Трудно сказать, был ли знаком, хотя бы понаслышке, Орсон Уэллс с опытом Мейерхольда, но тождество сценических приемов советского революционного театра и этих экспериментов американского режиссера несомненно.
 
Так же как и «Макбет», второй спектакль Орсона Уэллса приобретает сразу же скандальную репутацию политической сенсации. Ревнители Шекспира были возмущены тем, что он осмелился вложить священные вирши Шекспира в уста «грязных негров», а благородных римских патрициев превратить в чернорубашечников.
 
Но «Меркури-театр» находит своих зрителей среди прогрессивной интеллигенции, студентов, артистической богемы, и их поддержка дает ему возможность просуществовать два сезона.
 
В 1938 году в постановке «Смерть Дантона» Бюхнера (той самой, что предшествовала знаменитой радиопередаче) Орсон Уэллс не только сам исполняет главную роль, но и придумывает очередной режиссерский трюк.
 
В глубине сцены он размещает на разной высоте сто семнадцать масок, приводимых в движение всего несколькими актерами.
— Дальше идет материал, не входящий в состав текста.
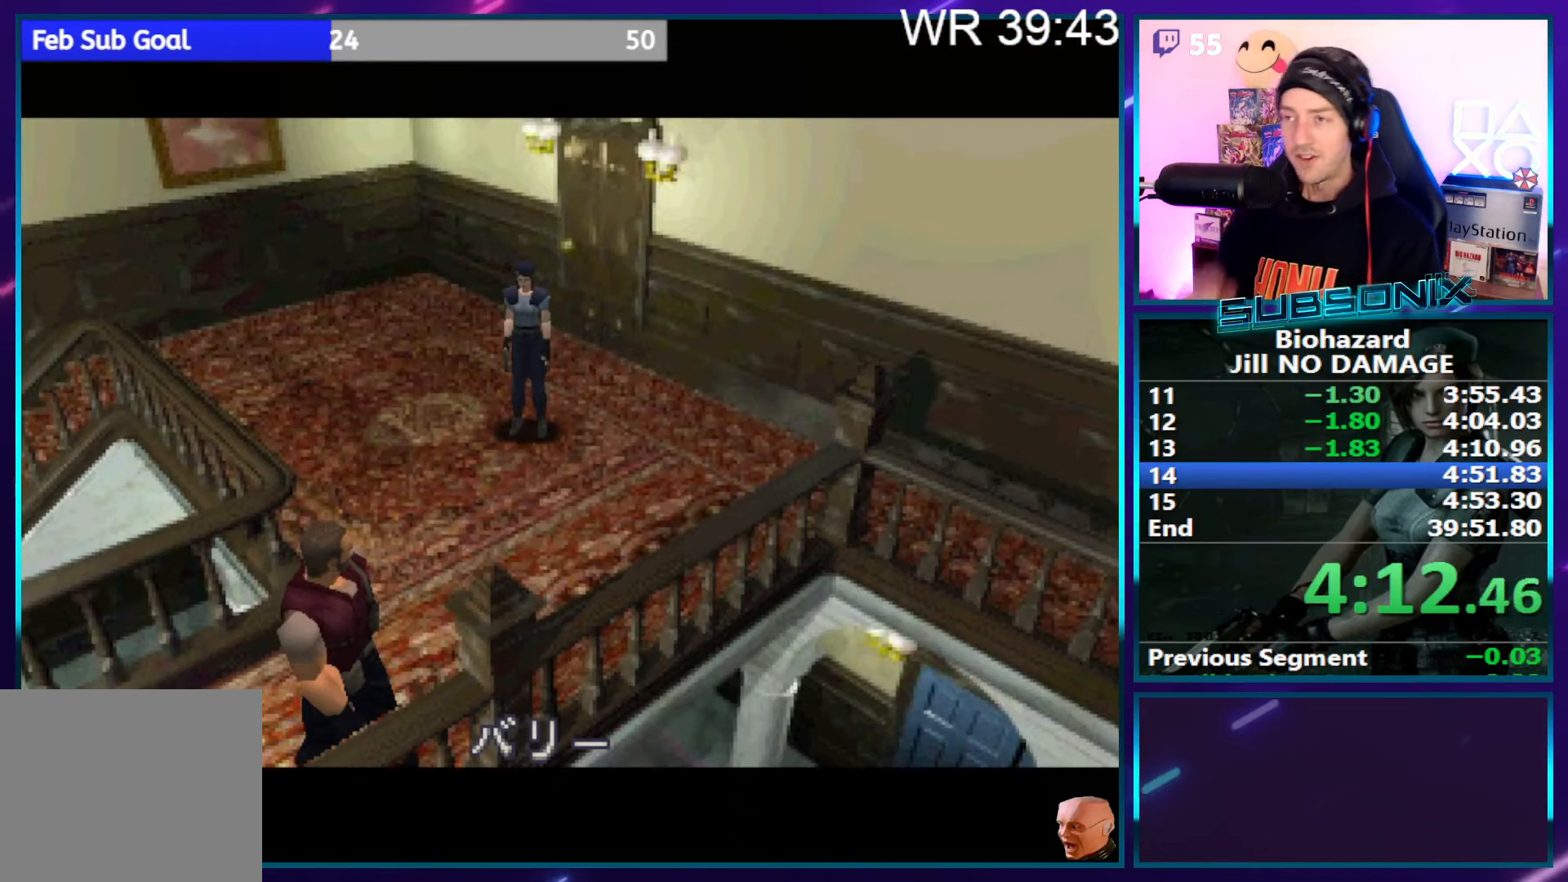
{"buttons": ["DPAD_UP"], "right_stick": "center", "events": []}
Это не только избавляет его от расходов на массовку, но и создает поразительный эффект присутствия революционной толпы[4]. Вместо выдвижных
77
 
площадок на этот раз он использует систему движущихся тротуаров, расположенных на самом краю сценического планшета.
 
В том же сезоне, в 1938 году, Орсон Уэллс сыграл восьмидесятилетнего капитана Шотовера в пьесе Бернарда Шоу «Дом, где разбиваются сердца», а ведь ему было в то время всего 23 года. Если мы вспомним к тому же, что до этого актер сыграл в трагедии Марлоу «Доктор Фауст» самого Фауста, тень отца Гамлета и многие другие роли, где он старательно прятал свое лицо в накладках сложного грима, то убедимся, что здесь присутствует нечто вроде своеобразного комплекса. Польский поэт Юлиан Тувим пометил как-то в своих юмористических записях: «Лицо — это то, что выросло вокруг носа».
 
И Орсон Уэллс вынужден был впоследствии признаться публично:
 
«Лоуренс Оливье и я ненавидим свои носы, они придают нашим физиономиям комический оттенок, в то время как мы мечтаем о трагических персонажах. Вот почему мы оба любим гримы — ведь с таким носом я не могу играть Лира, Гамлета и Отелло»[5].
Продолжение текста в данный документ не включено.